* [Your instructions]: In the records below, set out the stretch from the line containing "مگر اینکه علت" through the line containing "Pentru acest titlu, se băteau" as a numbered list, leaving out any blank lines.

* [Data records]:
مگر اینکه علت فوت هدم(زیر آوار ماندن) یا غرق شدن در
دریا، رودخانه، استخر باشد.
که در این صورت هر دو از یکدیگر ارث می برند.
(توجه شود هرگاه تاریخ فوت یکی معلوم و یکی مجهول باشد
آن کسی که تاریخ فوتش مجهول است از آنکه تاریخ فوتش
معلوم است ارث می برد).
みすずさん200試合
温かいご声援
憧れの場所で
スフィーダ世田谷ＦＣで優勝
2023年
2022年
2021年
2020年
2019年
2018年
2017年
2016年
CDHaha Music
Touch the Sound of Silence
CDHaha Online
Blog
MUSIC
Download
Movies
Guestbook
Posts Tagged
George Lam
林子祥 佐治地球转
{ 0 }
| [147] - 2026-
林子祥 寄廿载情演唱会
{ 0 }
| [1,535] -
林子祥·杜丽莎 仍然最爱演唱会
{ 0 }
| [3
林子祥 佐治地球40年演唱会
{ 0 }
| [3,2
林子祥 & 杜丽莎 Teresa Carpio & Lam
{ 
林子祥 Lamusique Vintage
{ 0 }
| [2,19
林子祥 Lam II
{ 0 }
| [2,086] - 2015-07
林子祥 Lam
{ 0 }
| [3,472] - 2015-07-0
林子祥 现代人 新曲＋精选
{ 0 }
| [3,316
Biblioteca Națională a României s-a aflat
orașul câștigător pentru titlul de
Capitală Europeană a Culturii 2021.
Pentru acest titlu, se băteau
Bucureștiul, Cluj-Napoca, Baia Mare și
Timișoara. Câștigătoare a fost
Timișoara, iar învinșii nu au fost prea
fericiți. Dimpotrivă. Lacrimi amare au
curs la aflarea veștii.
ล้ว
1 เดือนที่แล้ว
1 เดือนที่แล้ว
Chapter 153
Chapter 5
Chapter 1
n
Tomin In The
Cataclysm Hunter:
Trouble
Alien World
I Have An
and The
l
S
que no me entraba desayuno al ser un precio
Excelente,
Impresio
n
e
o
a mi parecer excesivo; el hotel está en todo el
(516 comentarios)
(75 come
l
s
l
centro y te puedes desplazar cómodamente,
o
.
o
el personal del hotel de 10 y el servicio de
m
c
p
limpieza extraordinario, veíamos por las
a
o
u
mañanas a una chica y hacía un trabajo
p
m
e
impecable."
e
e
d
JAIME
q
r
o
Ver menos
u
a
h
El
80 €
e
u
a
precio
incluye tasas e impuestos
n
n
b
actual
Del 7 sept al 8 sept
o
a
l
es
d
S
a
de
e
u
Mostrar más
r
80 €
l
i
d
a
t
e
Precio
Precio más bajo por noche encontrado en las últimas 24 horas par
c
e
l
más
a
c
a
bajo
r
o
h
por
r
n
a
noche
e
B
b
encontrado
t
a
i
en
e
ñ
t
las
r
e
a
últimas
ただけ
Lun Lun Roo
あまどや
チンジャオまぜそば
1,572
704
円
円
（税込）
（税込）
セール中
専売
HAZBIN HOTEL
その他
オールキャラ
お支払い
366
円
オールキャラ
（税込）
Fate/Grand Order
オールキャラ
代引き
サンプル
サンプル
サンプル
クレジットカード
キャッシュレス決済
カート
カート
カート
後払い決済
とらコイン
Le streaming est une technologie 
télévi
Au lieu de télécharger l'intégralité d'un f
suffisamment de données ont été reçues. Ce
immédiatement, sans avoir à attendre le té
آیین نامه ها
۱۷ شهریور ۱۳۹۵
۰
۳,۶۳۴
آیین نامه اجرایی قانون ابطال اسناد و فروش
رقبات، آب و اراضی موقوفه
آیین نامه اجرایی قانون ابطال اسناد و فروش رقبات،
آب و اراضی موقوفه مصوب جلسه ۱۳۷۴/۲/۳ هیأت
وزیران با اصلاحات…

...

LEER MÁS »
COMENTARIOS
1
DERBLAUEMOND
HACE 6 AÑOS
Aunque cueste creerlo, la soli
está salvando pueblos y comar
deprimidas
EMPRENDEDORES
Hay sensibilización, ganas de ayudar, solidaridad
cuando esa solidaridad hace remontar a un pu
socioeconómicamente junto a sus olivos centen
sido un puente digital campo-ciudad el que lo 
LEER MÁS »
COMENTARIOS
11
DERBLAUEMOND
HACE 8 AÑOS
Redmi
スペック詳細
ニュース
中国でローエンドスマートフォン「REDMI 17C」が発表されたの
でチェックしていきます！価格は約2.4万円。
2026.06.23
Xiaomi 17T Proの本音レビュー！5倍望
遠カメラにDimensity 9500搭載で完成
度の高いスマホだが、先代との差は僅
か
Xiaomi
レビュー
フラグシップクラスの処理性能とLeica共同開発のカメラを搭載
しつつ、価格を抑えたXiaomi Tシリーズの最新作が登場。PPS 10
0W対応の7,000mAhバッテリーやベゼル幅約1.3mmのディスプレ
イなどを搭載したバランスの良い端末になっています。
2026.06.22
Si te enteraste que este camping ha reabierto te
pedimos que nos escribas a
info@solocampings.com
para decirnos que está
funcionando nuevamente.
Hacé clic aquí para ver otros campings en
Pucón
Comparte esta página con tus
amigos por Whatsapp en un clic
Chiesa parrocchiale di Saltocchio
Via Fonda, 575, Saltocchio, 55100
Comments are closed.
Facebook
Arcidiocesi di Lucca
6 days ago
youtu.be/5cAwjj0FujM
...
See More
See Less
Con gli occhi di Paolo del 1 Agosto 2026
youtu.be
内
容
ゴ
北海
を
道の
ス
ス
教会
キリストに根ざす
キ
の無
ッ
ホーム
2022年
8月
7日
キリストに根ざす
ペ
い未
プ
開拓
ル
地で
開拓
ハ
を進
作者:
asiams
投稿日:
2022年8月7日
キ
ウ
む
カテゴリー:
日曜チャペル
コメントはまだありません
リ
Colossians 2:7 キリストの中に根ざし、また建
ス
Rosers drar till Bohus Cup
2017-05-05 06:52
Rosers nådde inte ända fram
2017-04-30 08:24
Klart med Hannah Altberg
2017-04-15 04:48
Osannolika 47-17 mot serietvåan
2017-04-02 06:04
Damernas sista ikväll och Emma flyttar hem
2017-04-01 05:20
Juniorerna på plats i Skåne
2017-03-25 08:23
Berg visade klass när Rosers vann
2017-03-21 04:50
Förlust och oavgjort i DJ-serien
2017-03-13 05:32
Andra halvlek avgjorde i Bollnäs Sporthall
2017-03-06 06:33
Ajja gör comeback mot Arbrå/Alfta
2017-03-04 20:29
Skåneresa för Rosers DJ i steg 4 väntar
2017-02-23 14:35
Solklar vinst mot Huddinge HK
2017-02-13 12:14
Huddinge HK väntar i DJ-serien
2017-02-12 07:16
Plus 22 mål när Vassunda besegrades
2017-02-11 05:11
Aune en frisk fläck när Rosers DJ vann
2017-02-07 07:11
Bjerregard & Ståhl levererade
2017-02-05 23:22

* [Solution]:
1. مگر اینکه علت فوت هدم(زیر آوار ماندن) یا غرق شدن در
2. دریا، رودخانه، استخر باشد.
3. که در این صورت هر دو از یکدیگر ارث می برند.
4. (توجه شود هرگاه تاریخ فوت یکی معلوم و یکی مجهول باشد
5. آن کسی که تاریخ فوتش مجهول است از آنکه تاریخ فوتش
6. معلوم است ارث می برد).
7. みすずさん200試合
8. 温かいご声援
9. 憧れの場所で
10. スフィーダ世田谷ＦＣで優勝
11. 2023年
12. 2022年
13. 2021年
14. 2020年
15. 2019年
16. 2018年
17. 2017年
18. 2016年
19. CDHaha Music
20. Touch the Sound of Silence
21. CDHaha Online
22. Blog
23. MUSIC
24. Download
25. Movies
26. Guestbook
27. Posts Tagged
28. George Lam
29. 林子祥 佐治地球转
30. { 0 }
31. | [147] - 2026-
32. 林子祥 寄廿载情演唱会
33. { 0 }
34. | [1,535] -
35. 林子祥·杜丽莎 仍然最爱演唱会
36. { 0 }
37. | [3
38. 林子祥 佐治地球40年演唱会
39. { 0 }
40. | [3,2
41. 林子祥 & 杜丽莎 Teresa Carpio & Lam
42. { 
43. 林子祥 Lamusique Vintage
44. { 0 }
45. | [2,19
46. 林子祥 Lam II
47. { 0 }
48. | [2,086] - 2015-07
49. 林子祥 Lam
50. { 0 }
51. | [3,472] - 2015-07-0
52. 林子祥 现代人 新曲＋精选
53. { 0 }
54. | [3,316
55. Biblioteca Națională a României s-a aflat
56. orașul câștigător pentru titlul de
57. Capitală Europeană a Culturii 2021.
58. Pentru acest titlu, se băteau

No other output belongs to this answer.